Alberi, foreste ed incendi
Anche gli alberi presenti nel territorio sono stati coinvolti nello studio, consentendo di indagare nel passato della regione con particolare riferimento alla concentrazione di incendi nei diversi periodi. Nella tarda età coloniale, infatti, si registrò una riduzione dell'anidride carbonica nell'atmosfera, verosimilmente come effetto dell'esplosione di vegetazione seguita all'abbandono delle città americane; naturalmente questo nuovo territorio comportò anche un registro di incendi differenti, rispetto all'epoca precedente.
Un massacro drammatico (e di breve durata)
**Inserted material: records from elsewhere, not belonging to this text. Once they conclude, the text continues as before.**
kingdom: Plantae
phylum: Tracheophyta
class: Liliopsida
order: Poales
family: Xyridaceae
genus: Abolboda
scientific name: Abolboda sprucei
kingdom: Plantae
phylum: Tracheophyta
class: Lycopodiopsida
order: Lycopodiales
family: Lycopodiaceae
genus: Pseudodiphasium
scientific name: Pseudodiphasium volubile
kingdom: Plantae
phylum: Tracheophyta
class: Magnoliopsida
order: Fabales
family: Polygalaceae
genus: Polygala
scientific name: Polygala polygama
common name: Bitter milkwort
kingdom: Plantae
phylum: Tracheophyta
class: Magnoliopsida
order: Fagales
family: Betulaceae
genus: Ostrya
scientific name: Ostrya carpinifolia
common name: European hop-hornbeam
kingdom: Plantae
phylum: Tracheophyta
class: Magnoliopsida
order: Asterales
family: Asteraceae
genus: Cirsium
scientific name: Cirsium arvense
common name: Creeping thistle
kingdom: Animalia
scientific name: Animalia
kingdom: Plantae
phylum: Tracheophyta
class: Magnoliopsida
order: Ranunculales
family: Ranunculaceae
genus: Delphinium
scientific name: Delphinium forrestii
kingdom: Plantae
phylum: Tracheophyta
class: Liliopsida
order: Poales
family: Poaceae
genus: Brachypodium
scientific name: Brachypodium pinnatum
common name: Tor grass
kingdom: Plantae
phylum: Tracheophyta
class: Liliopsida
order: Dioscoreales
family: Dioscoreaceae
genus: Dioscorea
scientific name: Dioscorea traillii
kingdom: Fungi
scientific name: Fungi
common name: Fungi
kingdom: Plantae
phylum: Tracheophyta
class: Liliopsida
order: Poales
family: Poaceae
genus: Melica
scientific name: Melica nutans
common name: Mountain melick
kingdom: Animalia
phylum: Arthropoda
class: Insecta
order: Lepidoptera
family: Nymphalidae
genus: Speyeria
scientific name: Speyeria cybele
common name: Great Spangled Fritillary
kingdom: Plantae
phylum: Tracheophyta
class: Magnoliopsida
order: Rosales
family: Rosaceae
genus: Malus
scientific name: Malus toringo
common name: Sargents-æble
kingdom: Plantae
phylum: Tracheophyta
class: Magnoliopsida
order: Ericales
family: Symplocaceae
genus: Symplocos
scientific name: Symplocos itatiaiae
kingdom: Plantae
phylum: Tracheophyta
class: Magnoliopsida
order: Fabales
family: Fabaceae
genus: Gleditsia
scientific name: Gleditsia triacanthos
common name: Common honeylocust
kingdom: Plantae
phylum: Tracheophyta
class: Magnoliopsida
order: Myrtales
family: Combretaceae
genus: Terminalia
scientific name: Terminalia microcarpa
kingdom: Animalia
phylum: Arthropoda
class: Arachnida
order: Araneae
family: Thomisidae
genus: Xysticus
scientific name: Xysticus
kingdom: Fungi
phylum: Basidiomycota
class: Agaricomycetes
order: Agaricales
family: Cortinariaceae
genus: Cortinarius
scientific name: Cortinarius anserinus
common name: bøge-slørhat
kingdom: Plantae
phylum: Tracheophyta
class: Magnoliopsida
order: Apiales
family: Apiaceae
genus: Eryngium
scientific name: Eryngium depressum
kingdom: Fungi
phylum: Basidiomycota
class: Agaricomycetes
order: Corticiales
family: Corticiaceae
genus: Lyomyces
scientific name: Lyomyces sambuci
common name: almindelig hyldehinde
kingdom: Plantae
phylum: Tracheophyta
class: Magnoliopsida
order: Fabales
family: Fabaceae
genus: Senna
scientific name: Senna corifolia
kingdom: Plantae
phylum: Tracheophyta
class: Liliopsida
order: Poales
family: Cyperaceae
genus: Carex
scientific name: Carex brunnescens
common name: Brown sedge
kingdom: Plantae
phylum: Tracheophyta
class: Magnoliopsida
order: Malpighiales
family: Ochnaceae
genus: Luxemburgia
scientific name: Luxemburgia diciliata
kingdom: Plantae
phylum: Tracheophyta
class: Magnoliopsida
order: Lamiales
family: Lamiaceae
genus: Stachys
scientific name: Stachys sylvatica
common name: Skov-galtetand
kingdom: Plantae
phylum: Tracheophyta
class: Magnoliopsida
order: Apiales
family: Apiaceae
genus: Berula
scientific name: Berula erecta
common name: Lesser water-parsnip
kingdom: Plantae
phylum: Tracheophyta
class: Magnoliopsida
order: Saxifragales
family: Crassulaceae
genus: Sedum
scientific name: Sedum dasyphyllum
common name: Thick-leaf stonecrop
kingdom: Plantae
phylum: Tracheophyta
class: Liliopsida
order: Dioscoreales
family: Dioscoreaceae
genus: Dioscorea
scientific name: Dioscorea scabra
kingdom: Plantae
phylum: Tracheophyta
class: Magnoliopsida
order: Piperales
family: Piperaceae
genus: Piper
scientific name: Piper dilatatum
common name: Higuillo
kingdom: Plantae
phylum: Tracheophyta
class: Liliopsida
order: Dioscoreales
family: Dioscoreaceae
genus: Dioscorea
I dati degli studiosi indicano che questa massiccia perdita demografica si verificò soltanto dopo che le missioni si stabilirono a partire dagli anni 1620: fu quindi l'interazione quotidiana con gli europei, con le epidemie che ne derivarono ma anche con gli squilibri, le violenze e le carestie, a portare ad una contrazione nella popolazione impressionante. Si passò dai circa 6.500 individui ad appena 900 persone rimaste negli anni 1690. In poche generazioni, l'85% della popolazione era scomparsa dall'area; il discorso è estendibile a molte altre regioni ed è scontato sottolineare la perdita culturale che si legò a questo drammatico fenomeno. Meno noto, invece, è l'aspetto evidenziato dallo studio, relativo all'impatto sull'ambiente della decimazione delle popolazioni amerindie.
Conseguenze ambientali
«Immagina che in una stanza con dieci persone ne resti soltanto una alla fine del giorno» spiega l'autore principale dello studio, Matthew Liebmann, della Harvard University «Questo ha avuto degli effetti devastanti, dal punto di vista sociale ed economico, sulle vite dei sopravvissuti. La nostra ricerca suggerisce che le conseguenze vennero sentite anche dall'ecologia delle foreste». Per questa ragione lo studio è molto rilevante anche per il dibattito relativo al momento in cui si può collocare l'inizio dell'Antropocene, l'era geologica attuale, quella in cui è l'uomo, con le proprie attività, ad influire maggiormente sull'ambiente, sul territorio e sul clima.